In his straightforward Video Poker Optimum Play the retired computer expert and part-time poker-dealer instructor Dan Paymar starkly outlines the matter. "Suppose you're playing 600 hands per hour on a five-coin $1 Deuces Wild at 100.75% average payback," he says of one of the machines known to pay back more than they take in. "At five dollars per play, you're wagering $3,000 per hour. Over the long term, you can expect to gain an average of .75% of your wagers, or $22.50 per hour ..." In other words, if you are willing to risk $24,000 a day, "over the long term" you might make a little more than $150 a day. You might.

Wage slavery, by comparison, suddenly seems like a hell of a good deal.

If video poker is the crack cocaine of machines, then the Multi-Strike game is the mound of snow that Tony Montana sticks his face in at the end of Scarface. A few weeks after the Biloxi exhibition I played a session of Multi-Strike in a San Diego area Indian casino. A clever, rather insidious contraption, it lets the user play not one but four hands of poker each round, each hand paying odds twice as high as the previous. As with an arcade game, however, the player has to continue winning in order to advance. Get to the fourth hand and the payout is eight times as high as in the first hand.

I found myself immediately entranced by the digital music that accompanied my play. I could aurally "read" my progress—the musical riffs, and my level of tension, escalated one key each time I got bumped up to the next hand. I was finished piddling around. Playing twenty dollars per round, five bucks on each of the four hands dealt out, I harbored a certain giddy anticipation of making it to the fourth hand, hitting a royal flush, and bagging $32,000. The beauty of Multi-Strike, at least from the casino point of view, is that although it theoretically pays back the same as any other video-poker machine, its play is so complicated, there is so much happening on the screen, the betting must be so strategic, that it requires NASA-level concentration to play perfectly.

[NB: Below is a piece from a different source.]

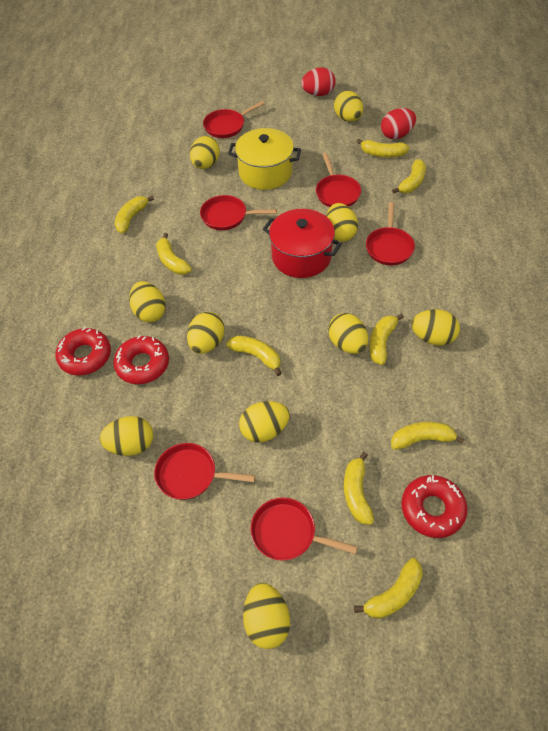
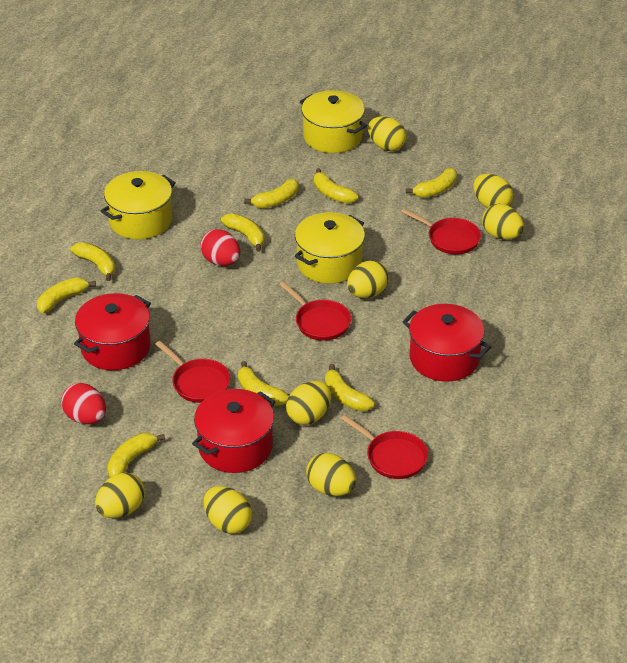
red donut: 3 -> 0
red pan: 6 -> 4
red pot: 1 -> 3
yellow egg: 10 -> 8
yellow pot: 1 -> 3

Several days before my Multi-Strike session I started reading a stack of articles and tip sheets on how to compete with its computerized brain. But within the first few minutes of real-life play I was hopelessly adrift, mesmerized by the complexity of decisions I had to make, distracted by the fetching music, confused by the differing strategies needed for each succeeding hand.

My reverie of a five-figure win faded quickly. No single round paid me more than $180 (against a $20 bet). After twenty minutes I walked away $400 poorer, with a pounding headache and a pain in my stomach. I might as well have blown through a pile of coke. But I wasn't about to go cold turkey. I knew instinctively the only effective antidote for such a foul mood: I needed a half hour of mindless entertainment with the smiling and much more generous Mr. Cashman.